___ Data for review

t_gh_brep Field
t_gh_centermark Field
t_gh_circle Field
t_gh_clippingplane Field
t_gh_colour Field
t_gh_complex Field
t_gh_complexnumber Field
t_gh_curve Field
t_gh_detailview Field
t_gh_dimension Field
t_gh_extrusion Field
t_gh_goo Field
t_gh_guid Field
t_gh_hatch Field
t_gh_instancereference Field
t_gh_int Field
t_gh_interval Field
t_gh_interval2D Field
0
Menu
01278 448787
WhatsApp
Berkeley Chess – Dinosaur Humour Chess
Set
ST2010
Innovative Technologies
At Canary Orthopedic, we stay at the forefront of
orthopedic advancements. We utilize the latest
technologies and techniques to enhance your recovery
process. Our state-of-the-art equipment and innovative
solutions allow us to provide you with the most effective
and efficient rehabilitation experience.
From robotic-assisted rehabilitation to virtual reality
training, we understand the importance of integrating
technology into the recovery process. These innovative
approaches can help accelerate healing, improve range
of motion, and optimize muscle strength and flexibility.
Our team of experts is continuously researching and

______
___ Data for review

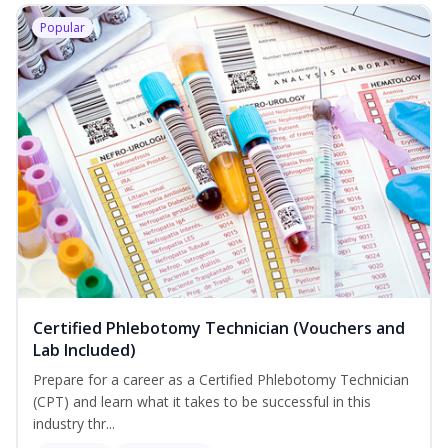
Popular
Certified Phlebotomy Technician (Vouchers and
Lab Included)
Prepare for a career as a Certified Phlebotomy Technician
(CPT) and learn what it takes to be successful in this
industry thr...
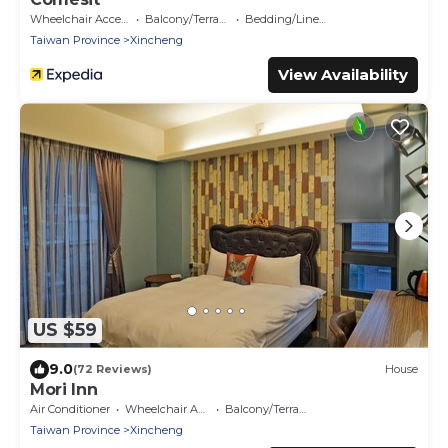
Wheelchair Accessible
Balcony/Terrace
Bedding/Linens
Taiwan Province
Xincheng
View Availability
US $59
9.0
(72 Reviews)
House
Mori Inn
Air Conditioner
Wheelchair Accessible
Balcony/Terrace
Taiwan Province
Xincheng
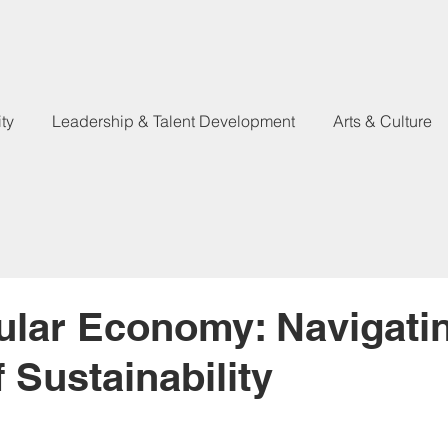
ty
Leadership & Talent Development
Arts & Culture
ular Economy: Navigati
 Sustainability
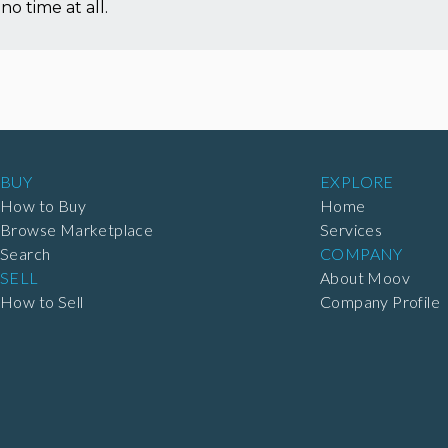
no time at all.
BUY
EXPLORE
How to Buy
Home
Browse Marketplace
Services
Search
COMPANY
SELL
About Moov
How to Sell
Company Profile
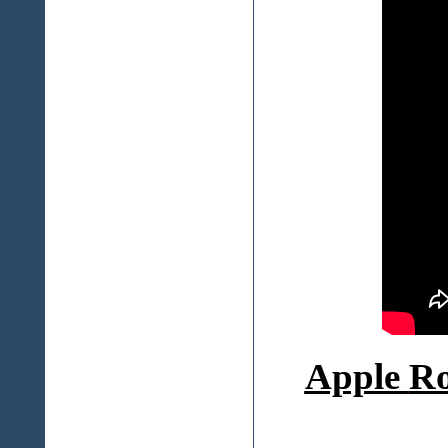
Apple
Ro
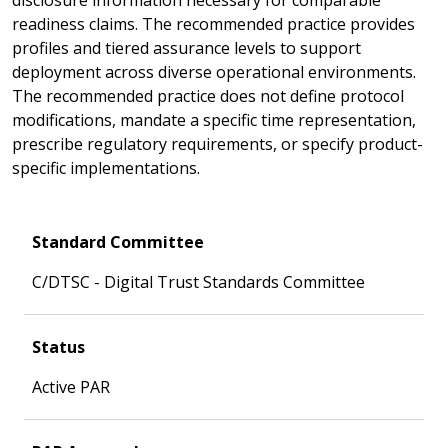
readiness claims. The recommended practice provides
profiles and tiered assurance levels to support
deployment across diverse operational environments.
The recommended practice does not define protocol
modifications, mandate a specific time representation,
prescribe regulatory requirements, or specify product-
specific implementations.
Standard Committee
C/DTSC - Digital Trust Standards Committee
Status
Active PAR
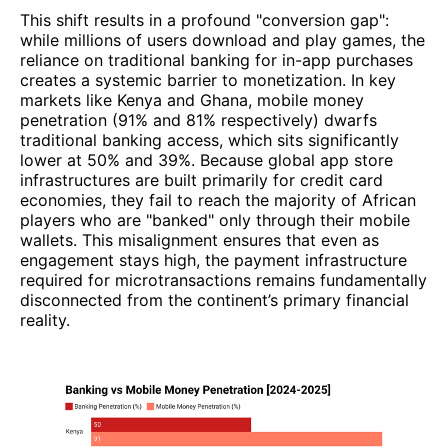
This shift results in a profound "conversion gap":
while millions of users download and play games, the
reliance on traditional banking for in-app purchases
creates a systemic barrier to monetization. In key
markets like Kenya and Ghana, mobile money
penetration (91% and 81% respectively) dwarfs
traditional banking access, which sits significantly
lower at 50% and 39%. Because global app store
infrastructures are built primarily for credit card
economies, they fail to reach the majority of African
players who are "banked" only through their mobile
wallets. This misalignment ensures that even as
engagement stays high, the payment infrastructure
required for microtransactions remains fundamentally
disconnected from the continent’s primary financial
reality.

______

**Prompt**
The answer is the lines above between the line holding "t_gh_interval Field" and the line holding "Our team of", inclusive, each written out exactly, and no others.

**Result below**
t_gh_interval Field
t_gh_interval2D Field
0
Menu
01278 448787
WhatsApp
Berkeley Chess – Dinosaur Humour Chess
Set
ST2010
Innovative Technologies
At Canary Orthopedic, we stay at the forefront of
orthopedic advancements. We utilize the latest
technologies and techniques to enhance your recovery
process. Our state-of-the-art equipment and innovative
solutions allow us to provide you with the most effective
and efficient rehabilitation experience.
From robotic-assisted rehabilitation to virtual reality
training, we understand the importance of integrating
technology into the recovery process. These innovative
approaches can help accelerate healing, improve range
of motion, and optimize muscle strength and flexibility.
Our team of experts is continuously researching and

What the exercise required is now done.